Exercise text –
┏━━
Re: Ross Anderson paper on fraud, risk and nonbank payment systems

2007-05-12 Thread Allen



Steve Schear wrote:

[snip]


In real life, following the money is just as important as following
the man. It's time for the system to be rebalanced.


In fact, I believe, it is even more important because it is the 
snail trail that connects the people involved. Significant sized 
anti-social activities are very rarely one-man bands.


Given this, rather than requiring proof of identity to open bank 
accounts, etc, we should encourage transactions through the 
normal channels in order to better follow the money, if we are 
truly after criminals. All the extra controls do is force 
ordinary people who can't, for whatever reason, meet the proof of 
identity standards to create covert channels to transact their 
business. These then become the means the real crooks then use to 
commit whatever it is they do.


The best parallels I can think of are Prohibition and the War on 
Drugs. Look at the total chaos brought on by Prohibition.
┗━━
Directions –
#1 Return the passage of the post on following the money between "Re: Ross Anderson" and "to be rebalanced.", inclusive.
#2 Summarize the post on following the money in two sentences.
The listing has no connection to the post on following the money.

Records from a collection:
┏━━
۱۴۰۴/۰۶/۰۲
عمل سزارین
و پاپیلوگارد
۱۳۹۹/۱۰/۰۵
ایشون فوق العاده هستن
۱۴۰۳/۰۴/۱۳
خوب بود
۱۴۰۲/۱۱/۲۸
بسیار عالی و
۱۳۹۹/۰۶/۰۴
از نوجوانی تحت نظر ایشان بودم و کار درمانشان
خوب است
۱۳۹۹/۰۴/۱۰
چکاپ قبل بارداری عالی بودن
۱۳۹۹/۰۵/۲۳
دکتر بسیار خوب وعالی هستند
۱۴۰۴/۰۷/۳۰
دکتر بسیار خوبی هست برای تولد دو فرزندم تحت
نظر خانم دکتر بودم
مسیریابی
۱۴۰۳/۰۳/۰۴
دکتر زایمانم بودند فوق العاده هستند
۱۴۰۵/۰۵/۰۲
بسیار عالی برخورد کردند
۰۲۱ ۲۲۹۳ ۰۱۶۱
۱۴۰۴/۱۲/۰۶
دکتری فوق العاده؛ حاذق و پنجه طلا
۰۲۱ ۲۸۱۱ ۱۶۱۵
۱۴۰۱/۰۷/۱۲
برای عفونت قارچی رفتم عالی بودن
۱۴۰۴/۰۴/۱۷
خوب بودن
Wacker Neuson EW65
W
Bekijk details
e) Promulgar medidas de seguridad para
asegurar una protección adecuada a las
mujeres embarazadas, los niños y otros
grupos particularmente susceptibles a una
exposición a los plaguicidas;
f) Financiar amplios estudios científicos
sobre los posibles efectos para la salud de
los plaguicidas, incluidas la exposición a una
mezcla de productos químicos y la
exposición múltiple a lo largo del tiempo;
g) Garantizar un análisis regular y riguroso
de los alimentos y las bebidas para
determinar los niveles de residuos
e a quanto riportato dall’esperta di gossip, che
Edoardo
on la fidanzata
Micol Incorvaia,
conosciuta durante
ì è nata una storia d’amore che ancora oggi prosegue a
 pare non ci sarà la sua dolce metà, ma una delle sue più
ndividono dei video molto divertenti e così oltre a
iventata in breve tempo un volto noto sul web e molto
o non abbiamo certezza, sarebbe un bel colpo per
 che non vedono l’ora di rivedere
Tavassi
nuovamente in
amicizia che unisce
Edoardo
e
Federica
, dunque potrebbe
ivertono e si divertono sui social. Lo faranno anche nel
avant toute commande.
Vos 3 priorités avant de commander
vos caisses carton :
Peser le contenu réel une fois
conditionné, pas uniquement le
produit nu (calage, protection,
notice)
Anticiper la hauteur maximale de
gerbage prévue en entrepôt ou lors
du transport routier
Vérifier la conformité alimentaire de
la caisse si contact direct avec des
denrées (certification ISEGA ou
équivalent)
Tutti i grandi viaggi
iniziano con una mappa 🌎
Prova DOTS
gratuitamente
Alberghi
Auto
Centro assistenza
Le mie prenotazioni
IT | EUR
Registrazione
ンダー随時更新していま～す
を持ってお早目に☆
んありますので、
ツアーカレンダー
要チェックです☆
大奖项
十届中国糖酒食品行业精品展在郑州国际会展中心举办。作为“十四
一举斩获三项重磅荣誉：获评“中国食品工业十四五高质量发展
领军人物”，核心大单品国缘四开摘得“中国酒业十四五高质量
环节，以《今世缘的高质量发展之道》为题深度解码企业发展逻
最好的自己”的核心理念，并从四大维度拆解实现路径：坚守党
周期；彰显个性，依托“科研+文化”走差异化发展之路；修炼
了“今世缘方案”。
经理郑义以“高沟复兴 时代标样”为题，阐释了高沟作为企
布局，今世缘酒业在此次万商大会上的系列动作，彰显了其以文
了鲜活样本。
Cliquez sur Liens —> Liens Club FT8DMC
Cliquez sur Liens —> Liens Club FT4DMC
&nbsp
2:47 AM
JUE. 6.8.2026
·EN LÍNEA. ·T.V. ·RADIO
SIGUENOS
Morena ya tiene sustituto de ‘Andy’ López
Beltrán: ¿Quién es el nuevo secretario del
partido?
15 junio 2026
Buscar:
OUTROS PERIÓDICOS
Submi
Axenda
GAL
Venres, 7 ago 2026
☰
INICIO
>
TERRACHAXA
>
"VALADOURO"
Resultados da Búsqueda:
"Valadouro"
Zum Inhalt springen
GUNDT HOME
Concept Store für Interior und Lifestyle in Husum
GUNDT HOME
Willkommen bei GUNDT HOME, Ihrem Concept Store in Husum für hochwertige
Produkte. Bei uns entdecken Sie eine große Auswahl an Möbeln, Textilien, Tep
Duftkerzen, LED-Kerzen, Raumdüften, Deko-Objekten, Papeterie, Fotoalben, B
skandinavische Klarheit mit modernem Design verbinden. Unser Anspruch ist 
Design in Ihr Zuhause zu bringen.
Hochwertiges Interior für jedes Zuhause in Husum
┗━━
Answers to the exercise –
#1
Re: Ross Anderson paper on fraud, risk and nonbank payment systems

2007-05-12 Thread Allen



Steve Schear wrote:

[snip]


In real life, following the money is just as important as following
the man. It's time for the system to be rebalanced.

#2 The post argues that following the money is even more important than following the man, because it connects the people involved and significant anti-social activities are rarely one-man bands. Instead of requiring proof of identity to open bank accounts, it says transactions should be encouraged through normal channels, since extra controls push people who can't meet the standards into covert channels that real crooks then use, and it names Prohibition and the War on Drugs as parallels.